Description of the task: Recast only the part of the data starting at its first line and ending at the line that contains "country: Venezuela" as a JSON list of strings, one string per line, with blank lines left out.

Given data:

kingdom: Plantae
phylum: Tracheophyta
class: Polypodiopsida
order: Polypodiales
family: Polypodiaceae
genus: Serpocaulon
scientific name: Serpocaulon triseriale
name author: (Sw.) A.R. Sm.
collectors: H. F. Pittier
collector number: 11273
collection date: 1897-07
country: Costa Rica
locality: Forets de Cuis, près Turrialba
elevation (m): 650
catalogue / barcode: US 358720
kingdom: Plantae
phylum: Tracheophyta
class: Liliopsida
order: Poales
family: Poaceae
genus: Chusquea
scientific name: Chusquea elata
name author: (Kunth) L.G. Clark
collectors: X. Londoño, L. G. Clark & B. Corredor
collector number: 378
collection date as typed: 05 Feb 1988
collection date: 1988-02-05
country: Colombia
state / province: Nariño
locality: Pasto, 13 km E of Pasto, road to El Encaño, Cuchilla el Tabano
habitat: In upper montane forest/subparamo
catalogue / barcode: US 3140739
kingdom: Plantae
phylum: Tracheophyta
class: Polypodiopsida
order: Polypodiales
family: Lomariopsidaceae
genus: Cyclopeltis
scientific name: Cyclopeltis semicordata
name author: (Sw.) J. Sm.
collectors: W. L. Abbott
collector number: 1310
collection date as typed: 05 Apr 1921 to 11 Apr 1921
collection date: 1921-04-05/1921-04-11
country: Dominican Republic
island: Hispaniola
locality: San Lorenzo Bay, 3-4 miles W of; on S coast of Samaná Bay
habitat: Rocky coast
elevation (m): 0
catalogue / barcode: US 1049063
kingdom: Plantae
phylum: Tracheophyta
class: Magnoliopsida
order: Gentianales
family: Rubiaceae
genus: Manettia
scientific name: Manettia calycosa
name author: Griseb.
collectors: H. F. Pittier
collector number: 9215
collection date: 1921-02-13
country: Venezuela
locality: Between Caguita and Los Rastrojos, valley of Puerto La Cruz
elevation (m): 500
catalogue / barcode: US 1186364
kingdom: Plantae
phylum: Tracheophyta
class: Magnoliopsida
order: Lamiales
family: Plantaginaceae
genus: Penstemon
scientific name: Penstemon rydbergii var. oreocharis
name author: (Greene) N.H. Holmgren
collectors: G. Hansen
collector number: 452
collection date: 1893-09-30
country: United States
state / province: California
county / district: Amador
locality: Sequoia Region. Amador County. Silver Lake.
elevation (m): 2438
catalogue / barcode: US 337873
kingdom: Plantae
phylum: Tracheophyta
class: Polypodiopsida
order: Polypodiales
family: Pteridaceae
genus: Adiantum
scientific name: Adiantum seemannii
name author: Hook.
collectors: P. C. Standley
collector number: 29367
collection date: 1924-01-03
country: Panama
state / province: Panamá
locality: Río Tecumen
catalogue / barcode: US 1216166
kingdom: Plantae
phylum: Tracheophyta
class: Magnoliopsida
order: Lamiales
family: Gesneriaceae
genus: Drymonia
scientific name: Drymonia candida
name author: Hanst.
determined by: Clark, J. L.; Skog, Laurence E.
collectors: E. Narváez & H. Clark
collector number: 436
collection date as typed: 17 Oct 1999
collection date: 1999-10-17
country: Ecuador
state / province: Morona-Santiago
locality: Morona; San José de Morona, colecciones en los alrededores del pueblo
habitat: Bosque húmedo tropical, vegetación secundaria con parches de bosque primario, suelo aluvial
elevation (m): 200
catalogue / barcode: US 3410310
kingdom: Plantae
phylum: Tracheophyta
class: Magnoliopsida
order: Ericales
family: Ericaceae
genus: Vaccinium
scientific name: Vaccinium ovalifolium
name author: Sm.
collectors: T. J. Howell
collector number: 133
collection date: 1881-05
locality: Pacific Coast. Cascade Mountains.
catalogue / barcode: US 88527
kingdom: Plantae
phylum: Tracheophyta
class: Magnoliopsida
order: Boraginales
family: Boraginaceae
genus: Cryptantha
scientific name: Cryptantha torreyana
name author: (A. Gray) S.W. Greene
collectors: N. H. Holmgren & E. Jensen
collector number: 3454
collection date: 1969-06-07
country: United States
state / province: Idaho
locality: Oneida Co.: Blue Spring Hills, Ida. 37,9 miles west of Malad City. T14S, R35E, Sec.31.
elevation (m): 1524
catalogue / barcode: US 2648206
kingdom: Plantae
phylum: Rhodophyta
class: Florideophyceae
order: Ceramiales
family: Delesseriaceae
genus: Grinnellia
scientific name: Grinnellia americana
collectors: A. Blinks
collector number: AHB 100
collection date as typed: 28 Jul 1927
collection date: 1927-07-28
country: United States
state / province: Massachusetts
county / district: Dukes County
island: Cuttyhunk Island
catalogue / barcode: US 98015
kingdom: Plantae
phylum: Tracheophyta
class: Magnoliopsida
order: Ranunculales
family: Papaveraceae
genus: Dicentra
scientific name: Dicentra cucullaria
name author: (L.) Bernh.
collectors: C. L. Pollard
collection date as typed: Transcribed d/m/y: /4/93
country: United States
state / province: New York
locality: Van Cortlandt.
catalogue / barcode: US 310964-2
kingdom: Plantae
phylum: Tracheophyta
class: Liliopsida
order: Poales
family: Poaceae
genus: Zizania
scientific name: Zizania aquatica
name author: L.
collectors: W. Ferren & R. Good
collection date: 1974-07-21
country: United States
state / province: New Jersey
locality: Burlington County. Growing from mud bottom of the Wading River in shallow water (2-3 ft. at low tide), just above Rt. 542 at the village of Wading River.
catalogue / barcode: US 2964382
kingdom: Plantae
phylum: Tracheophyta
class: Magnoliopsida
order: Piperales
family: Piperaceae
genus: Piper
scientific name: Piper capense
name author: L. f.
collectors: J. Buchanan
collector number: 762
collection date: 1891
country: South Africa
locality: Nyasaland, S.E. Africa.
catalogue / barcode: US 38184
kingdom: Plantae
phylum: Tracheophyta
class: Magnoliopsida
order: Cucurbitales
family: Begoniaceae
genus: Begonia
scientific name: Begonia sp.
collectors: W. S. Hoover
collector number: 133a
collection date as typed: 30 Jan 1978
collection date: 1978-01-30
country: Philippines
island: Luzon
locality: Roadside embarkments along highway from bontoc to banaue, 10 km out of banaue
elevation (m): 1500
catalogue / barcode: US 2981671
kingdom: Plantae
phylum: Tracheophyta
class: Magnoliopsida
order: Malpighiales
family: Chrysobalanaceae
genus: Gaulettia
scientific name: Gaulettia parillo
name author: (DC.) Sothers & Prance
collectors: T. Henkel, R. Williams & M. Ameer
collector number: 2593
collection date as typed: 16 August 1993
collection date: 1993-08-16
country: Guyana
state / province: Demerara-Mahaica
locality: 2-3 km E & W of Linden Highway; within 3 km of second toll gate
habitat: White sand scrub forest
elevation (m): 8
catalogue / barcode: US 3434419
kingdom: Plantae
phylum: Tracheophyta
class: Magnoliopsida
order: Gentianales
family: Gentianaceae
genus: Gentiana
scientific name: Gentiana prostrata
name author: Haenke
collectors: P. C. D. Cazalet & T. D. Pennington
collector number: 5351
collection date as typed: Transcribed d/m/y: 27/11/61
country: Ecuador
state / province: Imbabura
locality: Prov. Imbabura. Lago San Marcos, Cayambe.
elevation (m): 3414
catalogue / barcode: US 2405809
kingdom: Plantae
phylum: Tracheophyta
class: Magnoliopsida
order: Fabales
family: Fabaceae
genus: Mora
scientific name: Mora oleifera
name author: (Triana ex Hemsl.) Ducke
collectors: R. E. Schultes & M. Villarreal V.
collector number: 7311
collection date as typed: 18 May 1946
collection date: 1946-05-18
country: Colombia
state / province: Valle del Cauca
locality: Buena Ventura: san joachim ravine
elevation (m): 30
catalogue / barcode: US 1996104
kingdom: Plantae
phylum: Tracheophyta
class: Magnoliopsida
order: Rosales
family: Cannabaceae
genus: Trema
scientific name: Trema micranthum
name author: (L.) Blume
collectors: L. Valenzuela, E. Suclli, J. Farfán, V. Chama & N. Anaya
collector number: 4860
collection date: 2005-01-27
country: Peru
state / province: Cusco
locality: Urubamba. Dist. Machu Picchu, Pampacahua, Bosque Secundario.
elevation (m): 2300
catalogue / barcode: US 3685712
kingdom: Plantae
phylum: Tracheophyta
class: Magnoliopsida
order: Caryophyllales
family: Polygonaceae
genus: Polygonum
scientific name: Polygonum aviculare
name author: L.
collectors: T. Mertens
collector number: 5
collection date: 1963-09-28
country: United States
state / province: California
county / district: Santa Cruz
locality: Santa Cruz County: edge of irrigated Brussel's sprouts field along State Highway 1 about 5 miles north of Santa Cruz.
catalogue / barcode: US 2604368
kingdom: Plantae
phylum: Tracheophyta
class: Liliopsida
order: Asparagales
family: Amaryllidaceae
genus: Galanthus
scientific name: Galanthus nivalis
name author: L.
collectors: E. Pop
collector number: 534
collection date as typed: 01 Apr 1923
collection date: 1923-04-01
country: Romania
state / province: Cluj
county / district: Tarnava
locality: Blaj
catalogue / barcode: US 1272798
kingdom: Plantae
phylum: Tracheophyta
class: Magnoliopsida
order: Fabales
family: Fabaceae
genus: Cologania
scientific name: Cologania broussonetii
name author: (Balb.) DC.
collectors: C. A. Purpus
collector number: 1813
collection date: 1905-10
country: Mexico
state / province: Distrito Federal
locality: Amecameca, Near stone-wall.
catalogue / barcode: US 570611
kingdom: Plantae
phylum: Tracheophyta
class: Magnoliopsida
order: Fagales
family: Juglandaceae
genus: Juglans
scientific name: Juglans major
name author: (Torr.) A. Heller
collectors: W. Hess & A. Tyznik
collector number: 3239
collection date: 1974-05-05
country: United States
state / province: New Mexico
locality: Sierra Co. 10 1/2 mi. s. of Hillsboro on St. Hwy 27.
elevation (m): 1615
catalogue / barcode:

Solution to this task:
[
  "kingdom: Plantae",
  "phylum: Tracheophyta",
  "class: Polypodiopsida",
  "order: Polypodiales",
  "family: Polypodiaceae",
  "genus: Serpocaulon",
  "scientific name: Serpocaulon triseriale",
  "name author: (Sw.) A.R. Sm.",
  "collectors: H. F. Pittier",
  "collector number: 11273",
  "collection date: 1897-07",
  "country: Costa Rica",
  "locality: Forets de Cuis, près Turrialba",
  "elevation (m): 650",
  "catalogue / barcode: US 358720",
  "kingdom: Plantae",
  "phylum: Tracheophyta",
  "class: Liliopsida",
  "order: Poales",
  "family: Poaceae",
  "genus: Chusquea",
  "scientific name: Chusquea elata",
  "name author: (Kunth) L.G. Clark",
  "collectors: X. Londoño, L. G. Clark & B. Corredor",
  "collector number: 378",
  "collection date as typed: 05 Feb 1988",
  "collection date: 1988-02-05",
  "country: Colombia",
  "state / province: Nariño",
  "locality: Pasto, 13 km E of Pasto, road to El Encaño, Cuchilla el Tabano",
  "habitat: In upper montane forest/subparamo",
  "catalogue / barcode: US 3140739",
  "kingdom: Plantae",
  "phylum: Tracheophyta",
  "class: Polypodiopsida",
  "order: Polypodiales",
  "family: Lomariopsidaceae",
  "genus: Cyclopeltis",
  "scientific name: Cyclopeltis semicordata",
  "name author: (Sw.) J. Sm.",
  "collectors: W. L. Abbott",
  "collector number: 1310",
  "collection date as typed: 05 Apr 1921 to 11 Apr 1921",
  "collection date: 1921-04-05/1921-04-11",
  "country: Dominican Republic",
  "island: Hispaniola",
  "locality: San Lorenzo Bay, 3-4 miles W of; on S coast of Samaná Bay",
  "habitat: Rocky coast",
  "elevation (m): 0",
  "catalogue / barcode: US 1049063",
  "kingdom: Plantae",
  "phylum: Tracheophyta",
  "class: Magnoliopsida",
  "order: Gentianales",
  "family: Rubiaceae",
  "genus: Manettia",
  "scientific name: Manettia calycosa",
  "name author: Griseb.",
  "collectors: H. F. Pittier",
  "collector number: 9215",
  "collection date: 1921-02-13",
  "country: Venezuela"
]